II. Making the laser beam (2.1) emitted by the means (2) for generating and orienting the laser beam (2.1) impinge on a second means (3.2) for detecting the laser beam (2.1) and sending the signal detected to control means (6);

III. Determining the possible displacement of the position of the support means (3) with respect to the theoretical position of reference with the control means (6) that have received the signals detected by the detection means (3.2);

IV. Making a laser beam (2.1) emitted by the means (2) for generating and orienting the laser beam (2.1) impinge on the vehicle part (5) to be marked in order to mark a decorative and/or indicative motif (7) on said part (5) to be marked, until completing this action.
Process for marking decorative and/or indicative motifs on vehicle parts by projecting a laser beam according to claim 9 characterised in that it comprises a stage V for making the laser beam (2.1) emitted by the means (2) for generating and orienting the laser beam (2.1) impinge on a third means (3.2) for detecting the laser beam (2.1) and sending the signal detected to control means (6).
Process for marking decorative and/or indicative motifs on vehicle parts by projecting a laser beam according to claim 10 characterised in that the stages in which the laser beam (2.1) impinges on at least a first detection means (3.2), a second detection means (3.2) and a third detection means (3.2) allow determining the possible displacement of the relative position in space of the support means (3) with respect to the generation and orientation means (2), compared to a theoretical relative position of reference using control means (6) that have received the signals detected by the detection means (3.2).
Process for marking decorative and/or indicative motifs on vehicle parts by projecting a laser beam according to claims 9 or 10 characterised in that the intensity of the laser beam (2.1) is measured in the stages I, II, V or any combination thereof, such that the detection of the intensity can be performed before and/or after the stage IV.
Process for marking decorative and/or indicative motifs on vehicle parts by projecting a laser beam according to any of claims 9 or 10 characterised in that in at least one of the stages I, II, or V, in which the laser beam (2.1) impinges on at least one of the detection means (3.2), the completion is detected of the marking operation of the motif (7) on the part (5) to be marked, and in that at least one of these stages I, II, o V is carried out after the stage IV in which the laser beam (2.1) impinges on the part (5) to mark has finished.

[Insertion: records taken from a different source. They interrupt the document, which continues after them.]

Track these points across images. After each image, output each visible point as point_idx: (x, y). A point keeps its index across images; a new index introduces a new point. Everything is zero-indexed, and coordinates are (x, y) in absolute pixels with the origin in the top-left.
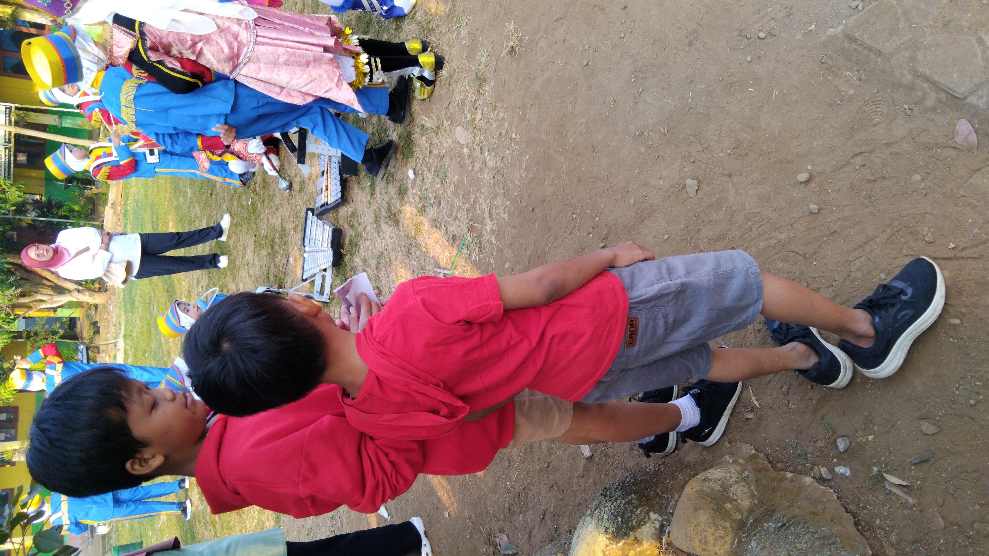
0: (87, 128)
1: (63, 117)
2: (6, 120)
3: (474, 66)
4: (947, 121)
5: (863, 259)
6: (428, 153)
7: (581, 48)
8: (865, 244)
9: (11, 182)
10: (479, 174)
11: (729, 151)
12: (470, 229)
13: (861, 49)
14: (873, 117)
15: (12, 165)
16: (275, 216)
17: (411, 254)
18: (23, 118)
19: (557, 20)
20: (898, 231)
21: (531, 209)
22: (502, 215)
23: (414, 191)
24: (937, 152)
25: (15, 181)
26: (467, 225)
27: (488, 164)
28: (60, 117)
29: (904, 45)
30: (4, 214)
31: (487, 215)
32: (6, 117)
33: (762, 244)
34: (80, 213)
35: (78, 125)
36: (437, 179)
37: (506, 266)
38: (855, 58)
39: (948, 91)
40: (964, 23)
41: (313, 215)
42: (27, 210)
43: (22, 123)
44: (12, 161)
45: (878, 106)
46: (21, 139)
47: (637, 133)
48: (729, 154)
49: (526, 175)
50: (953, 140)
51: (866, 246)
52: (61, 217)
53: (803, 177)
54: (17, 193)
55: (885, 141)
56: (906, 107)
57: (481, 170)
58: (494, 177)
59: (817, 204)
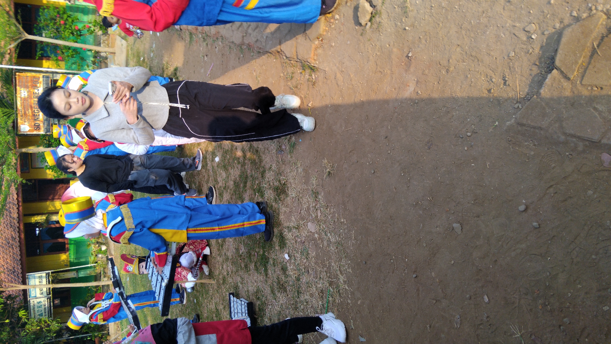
0: (93, 274)
1: (79, 271)
2: (47, 281)
3: (310, 186)
4: (594, 156)
5: (577, 249)
6: (294, 242)
7: (368, 164)
8: (575, 239)
9: (52, 319)
10: (328, 248)
11: (473, 202)
12: (331, 284)
13: (529, 129)
14: (550, 164)
15: (52, 308)
16: (211, 303)
17: (298, 308)
18: (56, 278)
19: (350, 152)
20: (591, 227)
21: (364, 263)
22: (348, 270)
23: (291, 267)
24: (596, 174)
25: (54, 318)
26: (328, 282)
27: (331, 241)
28: (77, 272)
29: (552, 120)
30: (50, 340)
31: (339, 272)
32: (46, 279)
33: (513, 254)
34: (94, 328)
35: (88, 274)
36: (303, 257)
37: (359, 303)
38: (527, 134)
39: (588, 139)
40: (582, 102)
41: (234, 297)
42: (63, 334)
43: (56, 281)
44: (52, 305)
45: (551, 157)
46: (56, 290)
47: (414, 203)
48: (473, 204)
49: (355, 242)
50: (603, 166)
51: (576, 240)
52: (83, 334)
53: (522, 208)
54: (57, 324)
55: (563, 176)
56: (568, 154)
57: (328, 245)
58: (337, 248)
59: (537, 222)
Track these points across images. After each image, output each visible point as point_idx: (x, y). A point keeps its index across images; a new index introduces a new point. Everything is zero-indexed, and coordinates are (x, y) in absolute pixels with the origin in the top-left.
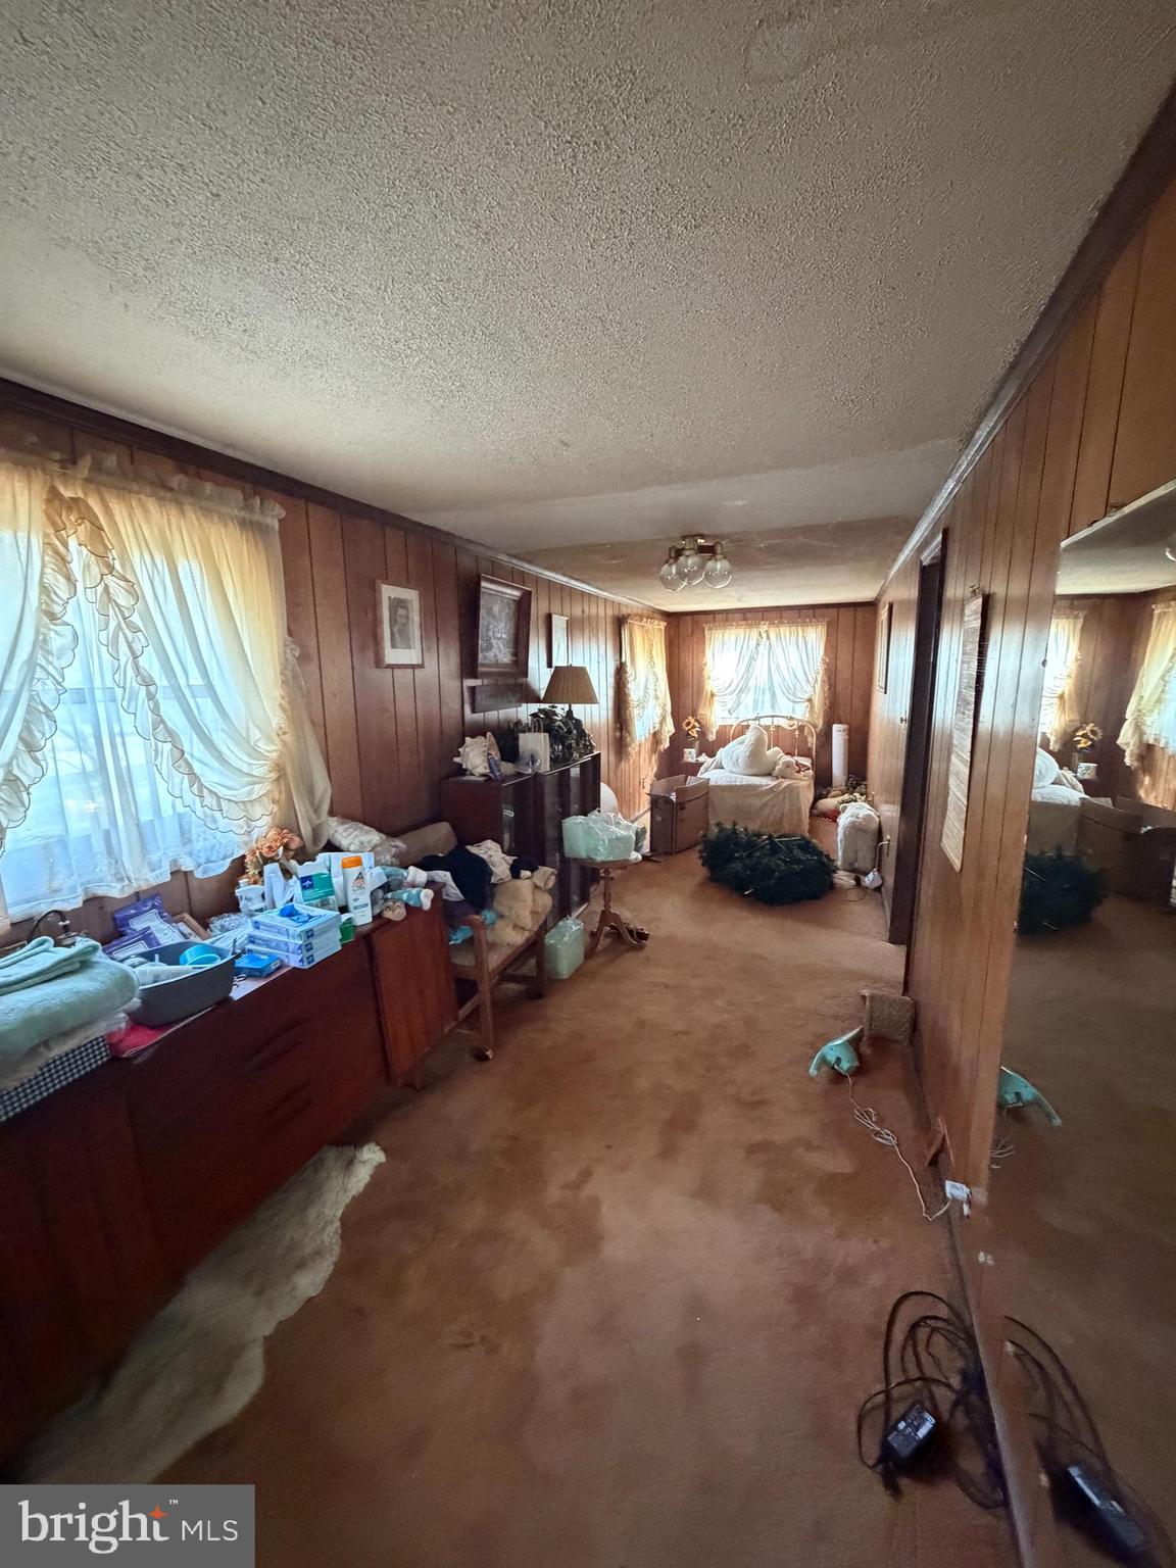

Process for marking decorative and/or indicative motifs on vehicle parts by projecting a laser beam according to any of claims 9 or 10 characterised in that the laser beam (2.1) follows a path defined by two segments, a first segment (A) in which stages I and II or stages I, II and V are carried out, in each of which the laser beam (2.1) impinges on at least a first detection means (3.2) and on at least a second detection means (3.2), such that said first segment (A) is followed before the stage IV in which the laser beam (2.1) impinges on the part to mark, and a second segment (B) in which stage IV is carried out, in which the laser beam (2.1) impinges on the part (5) to mark.
Process for marking decorative and/or indicative motifs on vehicle parts by projecting a laser beam according to any of claims 9 or 10 characterised in that the laser beam (2.1) follows a path defined by three segments, a first segment (A) in which at least one of stages I, II or V is carried out, wherein the laser beam (2.1) impinges on at least one detection means (3.2), performed before stage IV in which the laser beam (2.1) impinges on the part (5) to mark, a second segment (B) in which stage IV is carried out, wherein the laser beam (2.1) impinges on the part (5) to mark and a third stage (C) in which at least one of stages I, II or V is carried out, wherein the laser beam (2.1) impinges on at least one detection means (3.2), performed after stage IV in which the laser beam (2.1) impinges on the part (5) to mark.
Process for marking decorative and/or indicative motifs on vehicle parts by projecting a laser beam according to any of the previous claims characterised in that the detection means (3.2) are formed by temperature sensors or light intensity sensors.